**Aim of the exercise:** Filter the entries below down to the lines that hold "Union".
——————————
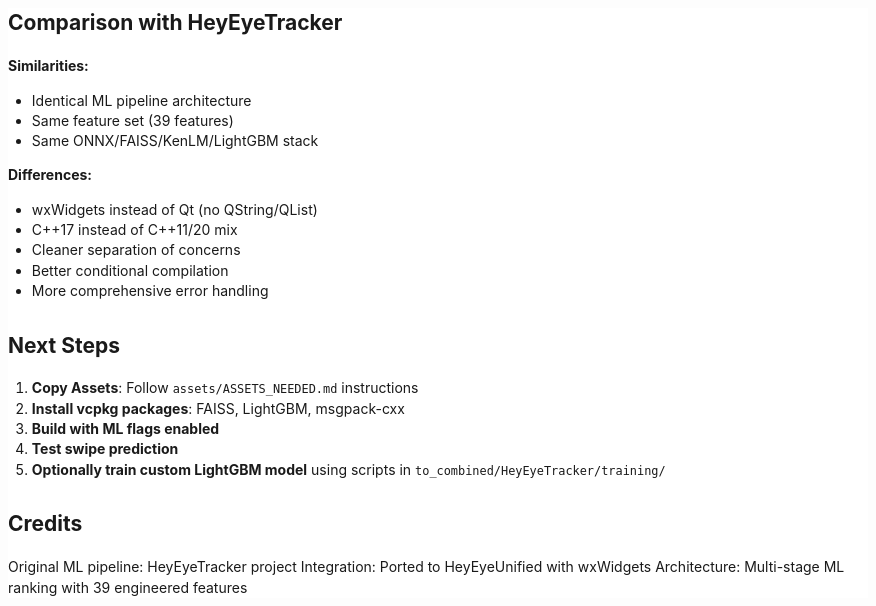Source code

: ## Comparison with HeyEyeTracker

**Similarities:**
- Identical ML pipeline architecture
- Same feature set (39 features)
- Same ONNX/FAISS/KenLM/LightGBM stack

**Differences:**
- wxWidgets instead of Qt (no QString/QList)
- C++17 instead of C++11/20 mix
- Cleaner separation of concerns
- Better conditional compilation
- More comprehensive error handling

## Next Steps

1. **Copy Assets**: Follow `assets/ASSETS_NEEDED.md` instructions
2. **Install vcpkg packages**: FAISS, LightGBM, msgpack-cxx
3. **Build with ML flags enabled**
4. **Test swipe prediction**
5. **Optionally train custom LightGBM model** using scripts in `to_combined/HeyEyeTracker/training/`

## Credits

Original ML pipeline: HeyEyeTracker project
Integration: Ported to HeyEyeUnified with wxWidgets
Architecture: Multi-stage ML ranking with 39 engineered features
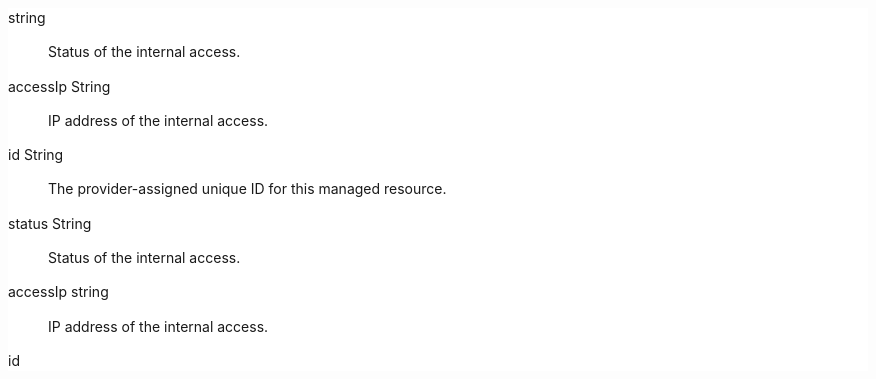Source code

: </span>
        <span class="property-indicator"></span>
        <span class="property-type">string</span>
    </dt>
    <dd><p>Status of the internal access.</p>
</dd></dl>
</pulumi-choosable>
</div>

<div>
<pulumi-choosable type="language" values="java">
<dl class="resources-properties"><dt class="property-"
            title="">
        <span id="accessip_java">
<a data-swiftype-name="resource-property" data-swiftype-type="text" href="#accessip_java" style="color: inherit; text-decoration: inherit;">access<wbr>Ip</a>
</span>
        <span class="property-indicator"></span>
        <span class="property-type">String</span>
    </dt>
    <dd><p>IP address of the internal access.</p>
</dd><dt class="property-"
            title="">
        <span id="id_java">
<a data-swiftype-name="resource-property" data-swiftype-type="text" href="#id_java" style="color: inherit; text-decoration: inherit;">id</a>
</span>
        <span class="property-indicator"></span>
        <span class="property-type">String</span>
    </dt>
    <dd><p>The provider-assigned unique ID for this managed resource.</p>
</dd><dt class="property-"
            title="">
        <span id="status_java">
<a data-swiftype-name="resource-property" data-swiftype-type="text" href="#status_java" style="color: inherit; text-decoration: inherit;">status</a>
</span>
        <span class="property-indicator"></span>
        <span class="property-type">String</span>
    </dt>
    <dd><p>Status of the internal access.</p>
</dd></dl>
</pulumi-choosable>
</div>

<div>
<pulumi-choosable type="language" values="javascript,typescript">
<dl class="resources-properties"><dt class="property-"
            title="">
        <span id="accessip_nodejs">
<a data-swiftype-name="resource-property" data-swiftype-type="text" href="#accessip_nodejs" style="color: inherit; text-decoration: inherit;">access<wbr>Ip</a>
</span>
        <span class="property-indicator"></span>
        <span class="property-type">string</span>
    </dt>
    <dd><p>IP address of the internal access.</p>
</dd><dt class="property-"
            title="">
        <span id="id_nodejs">
<a data-swiftype-name="resource-property" data-swiftype-type="text" href="#id_nodejs" style="color: inherit; text-decoration: inherit;">id</a>
</span>
        <span class="property-indicator"></span>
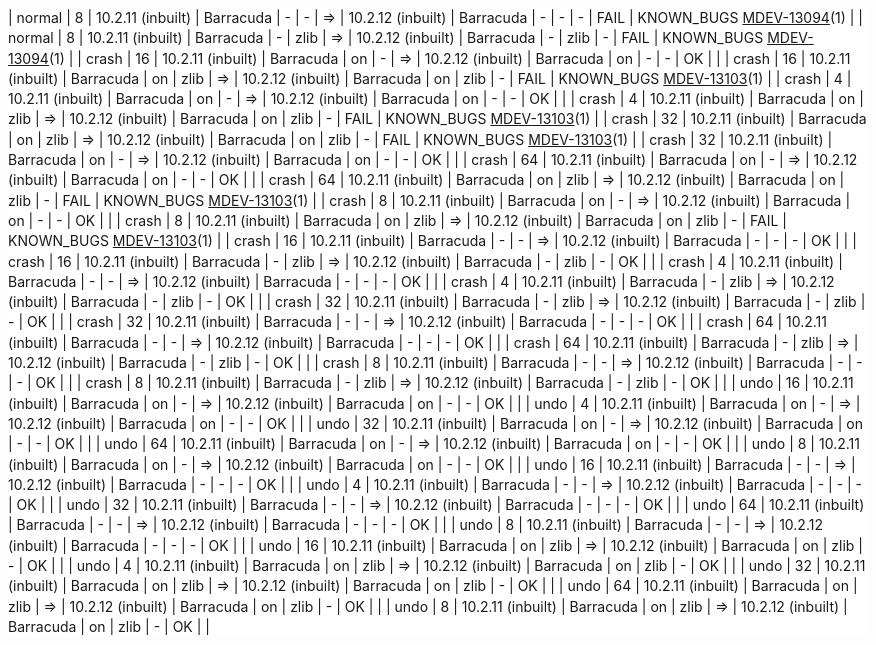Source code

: | normal | 8 | 10.2.11 (inbuilt) | Barracuda | - | - | => | 10.2.12 (inbuilt) | Barracuda | - | - | - | FAIL | KNOWN_BUGS [MDEV-13094](https://jira.mariadb.org/browse/MDEV-13094)(1) |
| normal | 8 | 10.2.11 (inbuilt) | Barracuda | - | zlib | => | 10.2.12 (inbuilt) | Barracuda | - | zlib | - | FAIL | KNOWN_BUGS [MDEV-13094](https://jira.mariadb.org/browse/MDEV-13094)(1) |
| crash | 16 | 10.2.11 (inbuilt) | Barracuda | on | - | => | 10.2.12 (inbuilt) | Barracuda | on | - | - | OK |  |
| crash | 16 | 10.2.11 (inbuilt) | Barracuda | on | zlib | => | 10.2.12 (inbuilt) | Barracuda | on | zlib | - | FAIL | KNOWN_BUGS [MDEV-13103](https://jira.mariadb.org/browse/MDEV-13103)(1) |
| crash | 4 | 10.2.11 (inbuilt) | Barracuda | on | - | => | 10.2.12 (inbuilt) | Barracuda | on | - | - | OK |  |
| crash | 4 | 10.2.11 (inbuilt) | Barracuda | on | zlib | => | 10.2.12 (inbuilt) | Barracuda | on | zlib | - | FAIL | KNOWN_BUGS [MDEV-13103](https://jira.mariadb.org/browse/MDEV-13103)(1) |
| crash | 32 | 10.2.11 (inbuilt) | Barracuda | on | zlib | => | 10.2.12 (inbuilt) | Barracuda | on | zlib | - | FAIL | KNOWN_BUGS [MDEV-13103](https://jira.mariadb.org/browse/MDEV-13103)(1) |
| crash | 32 | 10.2.11 (inbuilt) | Barracuda | on | - | => | 10.2.12 (inbuilt) | Barracuda | on | - | - | OK |  |
| crash | 64 | 10.2.11 (inbuilt) | Barracuda | on | - | => | 10.2.12 (inbuilt) | Barracuda | on | - | - | OK |  |
| crash | 64 | 10.2.11 (inbuilt) | Barracuda | on | zlib | => | 10.2.12 (inbuilt) | Barracuda | on | zlib | - | FAIL | KNOWN_BUGS [MDEV-13103](https://jira.mariadb.org/browse/MDEV-13103)(1) |
| crash | 8 | 10.2.11 (inbuilt) | Barracuda | on | - | => | 10.2.12 (inbuilt) | Barracuda | on | - | - | OK |  |
| crash | 8 | 10.2.11 (inbuilt) | Barracuda | on | zlib | => | 10.2.12 (inbuilt) | Barracuda | on | zlib | - | FAIL | KNOWN_BUGS [MDEV-13103](https://jira.mariadb.org/browse/MDEV-13103)(1) |
| crash | 16 | 10.2.11 (inbuilt) | Barracuda | - | - | => | 10.2.12 (inbuilt) | Barracuda | - | - | - | OK |  |
| crash | 16 | 10.2.11 (inbuilt) | Barracuda | - | zlib | => | 10.2.12 (inbuilt) | Barracuda | - | zlib | - | OK |  |
| crash | 4 | 10.2.11 (inbuilt) | Barracuda | - | - | => | 10.2.12 (inbuilt) | Barracuda | - | - | - | OK |  |
| crash | 4 | 10.2.11 (inbuilt) | Barracuda | - | zlib | => | 10.2.12 (inbuilt) | Barracuda | - | zlib | - | OK |  |
| crash | 32 | 10.2.11 (inbuilt) | Barracuda | - | zlib | => | 10.2.12 (inbuilt) | Barracuda | - | zlib | - | OK |  |
| crash | 32 | 10.2.11 (inbuilt) | Barracuda | - | - | => | 10.2.12 (inbuilt) | Barracuda | - | - | - | OK |  |
| crash | 64 | 10.2.11 (inbuilt) | Barracuda | - | - | => | 10.2.12 (inbuilt) | Barracuda | - | - | - | OK |  |
| crash | 64 | 10.2.11 (inbuilt) | Barracuda | - | zlib | => | 10.2.12 (inbuilt) | Barracuda | - | zlib | - | OK |  |
| crash | 8 | 10.2.11 (inbuilt) | Barracuda | - | - | => | 10.2.12 (inbuilt) | Barracuda | - | - | - | OK |  |
| crash | 8 | 10.2.11 (inbuilt) | Barracuda | - | zlib | => | 10.2.12 (inbuilt) | Barracuda | - | zlib | - | OK |  |
| undo | 16 | 10.2.11 (inbuilt) | Barracuda | on | - | => | 10.2.12 (inbuilt) | Barracuda | on | - | - | OK |  |
| undo | 4 | 10.2.11 (inbuilt) | Barracuda | on | - | => | 10.2.12 (inbuilt) | Barracuda | on | - | - | OK |  |
| undo | 32 | 10.2.11 (inbuilt) | Barracuda | on | - | => | 10.2.12 (inbuilt) | Barracuda | on | - | - | OK |  |
| undo | 64 | 10.2.11 (inbuilt) | Barracuda | on | - | => | 10.2.12 (inbuilt) | Barracuda | on | - | - | OK |  |
| undo | 8 | 10.2.11 (inbuilt) | Barracuda | on | - | => | 10.2.12 (inbuilt) | Barracuda | on | - | - | OK |  |
| undo | 16 | 10.2.11 (inbuilt) | Barracuda | - | - | => | 10.2.12 (inbuilt) | Barracuda | - | - | - | OK |  |
| undo | 4 | 10.2.11 (inbuilt) | Barracuda | - | - | => | 10.2.12 (inbuilt) | Barracuda | - | - | - | OK |  |
| undo | 32 | 10.2.11 (inbuilt) | Barracuda | - | - | => | 10.2.12 (inbuilt) | Barracuda | - | - | - | OK |  |
| undo | 64 | 10.2.11 (inbuilt) | Barracuda | - | - | => | 10.2.12 (inbuilt) | Barracuda | - | - | - | OK |  |
| undo | 8 | 10.2.11 (inbuilt) | Barracuda | - | - | => | 10.2.12 (inbuilt) | Barracuda | - | - | - | OK |  |
| undo | 16 | 10.2.11 (inbuilt) | Barracuda | on | zlib | => | 10.2.12 (inbuilt) | Barracuda | on | zlib | - | OK |  |
| undo | 4 | 10.2.11 (inbuilt) | Barracuda | on | zlib | => | 10.2.12 (inbuilt) | Barracuda | on | zlib | - | OK |  |
| undo | 32 | 10.2.11 (inbuilt) | Barracuda | on | zlib | => | 10.2.12 (inbuilt) | Barracuda | on | zlib | - | OK |  |
| undo | 64 | 10.2.11 (inbuilt) | Barracuda | on | zlib | => | 10.2.12 (inbuilt) | Barracuda | on | zlib | - | OK |  |
| undo | 8 | 10.2.11 (inbuilt) | Barracuda | on | zlib | => | 10.2.12 (inbuilt) | Barracuda | on | zlib | - | OK |  |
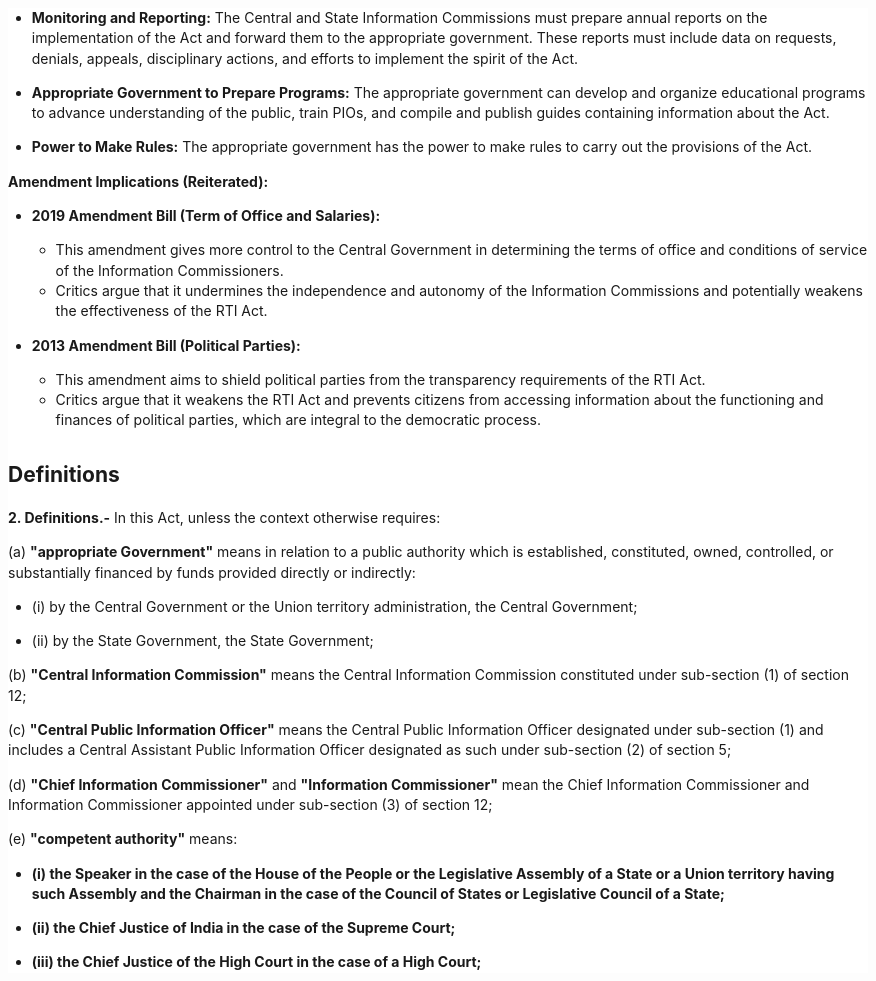 *   **Monitoring and Reporting:** The Central and State Information Commissions must prepare annual reports on the implementation of the Act and forward them to the appropriate government. These reports must include data on requests, denials, appeals, disciplinary actions, and efforts to implement the spirit of the Act.

*   **Appropriate Government to Prepare Programs:** The appropriate government can develop and organize educational programs to advance understanding of the public, train PIOs, and compile and publish guides containing information about the Act.

*   **Power to Make Rules:** The appropriate government has the power to make rules to carry out the provisions of the Act.

**Amendment Implications (Reiterated):**

*   **2019 Amendment Bill (Term of Office and Salaries):**
    *   This amendment gives more control to the Central Government in determining the terms of office and conditions of service of the Information Commissioners.
    *   Critics argue that it undermines the independence and autonomy of the Information Commissions and potentially weakens the effectiveness of the RTI Act.

*   **2013 Amendment Bill (Political Parties):**
    *   This amendment aims to shield political parties from the transparency requirements of the RTI Act.
    *   Critics argue that it weakens the RTI Act and prevents citizens from accessing information about the functioning and finances of political parties, which are integral to the democratic process.


## Definitions


**2. Definitions.-** In this Act, unless the context otherwise requires:

(a) **"appropriate Government"** means in relation to a public authority which is established, constituted, owned, controlled, or substantially financed by funds provided directly or indirectly:

- (i) by the Central Government or the Union territory administration, the Central Government;
    
- (ii) by the State Government, the State Government;
    

(b) **"Central Information Commission"** means the Central Information Commission constituted under sub-section (1) of section 12;

(c) **"Central Public Information Officer"** means the Central Public Information Officer designated under sub-section (1) and includes a Central Assistant Public Information Officer designated as such under sub-section (2) of section 5;

(d) **"Chief Information Commissioner"** and **"Information Commissioner"** mean the Chief Information Commissioner and Information Commissioner appointed under sub-section (3) of section 12;

(e) **"competent authority"** means:

- **(i) the Speaker in the case of the House of the People or the Legislative Assembly of a State or a Union territory having such Assembly and the Chairman in the case of the Council of States or Legislative Council of a State;**
    
- **(ii) the Chief Justice of India in the case of the Supreme Court;**
    
- **(iii) the Chief Justice of the High Court in the case of a High Court;**
    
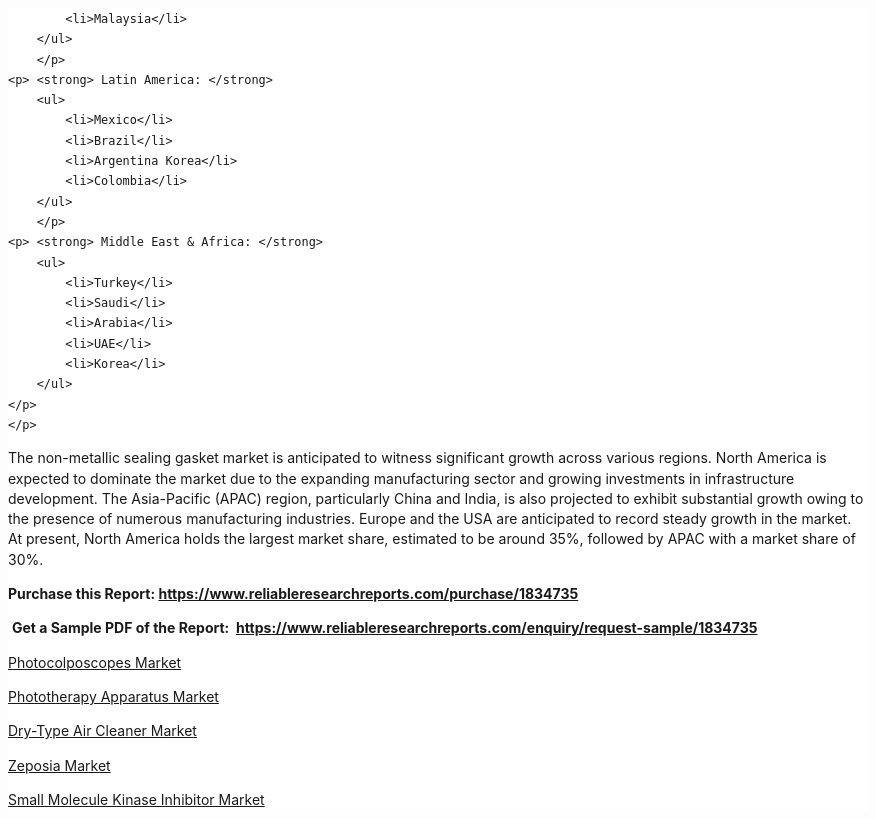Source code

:             <li>Malaysia</li>
        </ul>
        </p> 
    <p> <strong> Latin America: </strong>
        <ul>
            <li>Mexico</li>
            <li>Brazil</li>
            <li>Argentina Korea</li>
            <li>Colombia</li>
        </ul>
        </p> 
    <p> <strong> Middle East & Africa: </strong>
        <ul>
            <li>Turkey</li>
            <li>Saudi</li>
            <li>Arabia</li>
            <li>UAE</li>
            <li>Korea</li>
        </ul>
    </p>
    </p>
<p><p>The non-metallic sealing gasket market is anticipated to witness significant growth across various regions. North America is expected to dominate the market due to the expanding manufacturing sector and growing investments in infrastructure development. The Asia-Pacific (APAC) region, particularly China and India, is also projected to exhibit substantial growth owing to the presence of numerous manufacturing industries. Europe and the USA are anticipated to record steady growth in the market. At present, North America holds the largest market share, estimated to be around 35%, followed by APAC with a market share of 30%.</p></p>
<p><strong>Purchase this Report: <a href="https://www.reliableresearchreports.com/purchase/1834735">https://www.reliableresearchreports.com/purchase/1834735</a></strong></p>
<p>&nbsp;<strong>Get a Sample PDF of the Report:&nbsp;&nbsp;<a href="https://www.reliableresearchreports.com/enquiry/request-sample/1834735">https://www.reliableresearchreports.com/enquiry/request-sample/1834735</a></strong></p>
<p><strong></strong></p>
<p><p><a href="https://github.com/mabutironaldo/Market-Research-Report-List-1/blob/main/photocolposcopes-market.md">Photocolposcopes Market</a></p><p><a href="https://github.com/lbird53714/Market-Research-Report-List-1/blob/main/phototherapy-apparatus-market.md">Phototherapy Apparatus Market</a></p><p><a href="https://medium.com/@kanew14036/dry-type-air-cleaner-market-insight-market-trends-growth-forecasted-from-2023-to-2030-32d57d7f65f3">Dry-Type Air Cleaner Market</a></p><p><a href="https://www.linkedin.com/pulse/zeposia-market-share-amp-new-trends-analysis-report-type/">Zeposia Market</a></p><p><a href="https://www.linkedin.com/pulse/decoding-small-molecule-kinase-inhibitor-market-deep/">Small Molecule Kinase Inhibitor Market</a></p></p>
——————————
**Solved exercise:**
- (i) by the Central Government or the Union territory administration, the Central Government;
- **(i) the Speaker in the case of the House of the People or the Legislative Assembly of a State or a Union territory having such Assembly and the Chairman in the case of the Council of States or Legislative Council of a State;**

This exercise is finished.